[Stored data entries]
--- START ---
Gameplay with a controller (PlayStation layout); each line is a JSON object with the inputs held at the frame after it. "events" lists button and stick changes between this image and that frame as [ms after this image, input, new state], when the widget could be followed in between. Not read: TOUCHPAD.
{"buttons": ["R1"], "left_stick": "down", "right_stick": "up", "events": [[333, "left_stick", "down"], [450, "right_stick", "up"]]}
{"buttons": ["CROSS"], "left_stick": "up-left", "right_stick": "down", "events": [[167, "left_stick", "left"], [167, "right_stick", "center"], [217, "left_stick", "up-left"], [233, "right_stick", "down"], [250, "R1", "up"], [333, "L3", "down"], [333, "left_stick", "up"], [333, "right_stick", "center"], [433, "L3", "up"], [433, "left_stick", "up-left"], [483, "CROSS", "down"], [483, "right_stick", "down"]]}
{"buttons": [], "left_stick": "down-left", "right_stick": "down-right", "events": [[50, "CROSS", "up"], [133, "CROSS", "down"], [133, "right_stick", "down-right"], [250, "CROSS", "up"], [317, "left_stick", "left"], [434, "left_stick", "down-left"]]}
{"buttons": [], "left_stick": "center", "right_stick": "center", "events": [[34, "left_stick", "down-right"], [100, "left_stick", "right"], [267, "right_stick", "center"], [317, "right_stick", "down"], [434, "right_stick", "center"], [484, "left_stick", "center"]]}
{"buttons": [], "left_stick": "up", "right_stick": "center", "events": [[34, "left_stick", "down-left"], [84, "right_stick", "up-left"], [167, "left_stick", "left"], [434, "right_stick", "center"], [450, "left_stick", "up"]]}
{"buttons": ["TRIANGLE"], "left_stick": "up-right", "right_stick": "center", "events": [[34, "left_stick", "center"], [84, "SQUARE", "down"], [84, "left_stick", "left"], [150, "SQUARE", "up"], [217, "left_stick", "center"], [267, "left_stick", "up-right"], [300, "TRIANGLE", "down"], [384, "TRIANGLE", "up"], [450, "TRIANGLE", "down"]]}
--- END ---
> _What to produce_: Search the records for lines holding the word "CROSS", then copy each line you find.

> _Written response_:
{"buttons": ["CROSS"], "left_stick": "up-left", "right_stick": "down", "events": [[167, "left_stick", "left"], [167, "right_stick", "center"], [217, "left_stick", "up-left"], [233, "right_stick", "down"], [250, "R1", "up"], [333, "L3", "down"], [333, "left_stick", "up"], [333, "right_stick", "center"], [433, "L3", "up"], [433, "left_stick", "up-left"], [483, "CROSS", "down"], [483, "right_stick", "down"]]}
{"buttons": [], "left_stick": "down-left", "right_stick": "down-right", "events": [[50, "CROSS", "up"], [133, "CROSS", "down"], [133, "right_stick", "down-right"], [250, "CROSS", "up"], [317, "left_stick", "left"], [434, "left_stick", "down-left"]]}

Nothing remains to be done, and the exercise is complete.